オークションで不正を働こうと思って失敗したこともある。
うんこや屁が好きだ。
そのあたりは本筋には関係ないので端折ることにして
とにかく、いくら髪は五分刈り、紳士服のアオキのツーパンツスーツを着こなしても、所詮女性は女性。



立ちションができない。
それは私にとって屈辱的なことだった。
私はついに男性として生まれ変わることを決心した。

その時、私がお世話になった
中州クリニックの病院長、勅使河原先生だった。


「あなたは、勅使河原先生先生では・・・」
勅使河原先生先生は、勅使河原が苗字で先生というのが名前だった。
幼い頃から名前で悩んだ私たちは初めから意気投合していた。


「やあ、キミは六之助ほにゃらへにゃさんじゃないか」
先生もやっぱり私の名前は覚えきれてなかったようだ。
でも私のことは覚えていてくれてうれしかった。

「覚えてくださったんですね。
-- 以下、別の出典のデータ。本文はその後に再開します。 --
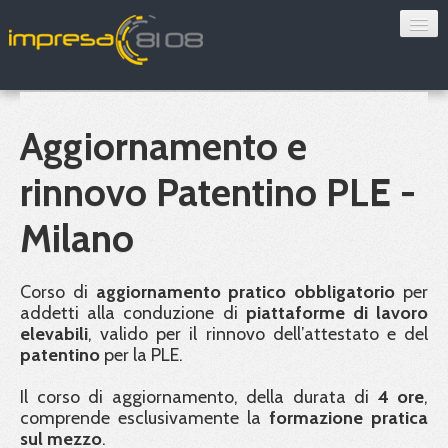
Consulenza
Sorveglianza sanitaria
Aggiornamento e
Convenzioni
rinnovo Patentino PLE -
Blog
Milano
Chi siamo
Corso di
aggiornamento pratico obbligatorio
per
addetti alla conduzione di
piattaforme di lavoro
Contatti
elevabili
, valido per il rinnovo dell’attestato e del
patentino
per la
PLE
.
Verifica 8108
Il corso di aggiornamento, della durata di
4 ore
,
comprende esclusivamente la
formazione pratica
sul mezzo
.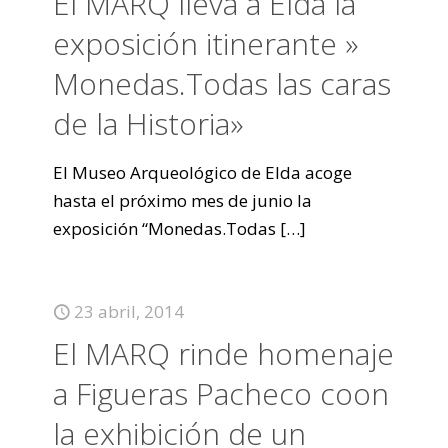
El MARQ lleva a Elda la
exposición itinerante »
Monedas.Todas las caras
de la Historia»
El Museo Arqueológico de Elda acoge
hasta el próximo mes de junio la
exposición “Monedas.Todas
[…]
23 abril, 2014
El MARQ rinde homenaje
a Figueras Pacheco coon
la exhibición de un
」
私は懐かしさのあまり思わずナミダしていた。

「忘れようにも忘れられないさ。くっつけたわずか数時間後に
『やっぱり私、女でいたかったんですぅぅぅぅぅ』と泣き崩れたのはキミくらいのものだからね。」
つまり、私は性転換手術をした後、待望の立ちションをしたところ
期待していたほど爽快感が得られず、がっかりしたのだった。

でもせっかくつけたものはもったいないのでそのままにしておくことにした。
こういう理由で今、私はオカマをやっているわけである。

「でも、こんなところでお会いするなんて・・・。どこがお悪いんですか?」

私がこう聞くと先生はこう答えた。

「いや、ほれこのとおり、わしはピンピンしとる。ここはわしの寝室なんだよ。」

どうやらここで生活しているらしい。
しかし、中洲クリニックの病院長である先生がこんなところで生活をするなんて・・・。

「先生、ご苦労されてるんですね・・・」

「いや。全然。儲かってしょうがないよ。カネの使い道がないくらいだよ。ここは、わしの弟の病院でな。空いているベッドを転々とさせてもらってるんだよ。要するにタダってわけだ。わはははははっ」

ただのケチかよ。
おまえはあゆの旦那か。


そんな私たちの会話を黙って聞いていた黄色とブルーの縞々のパジャマを着た木下ホイが突然言った。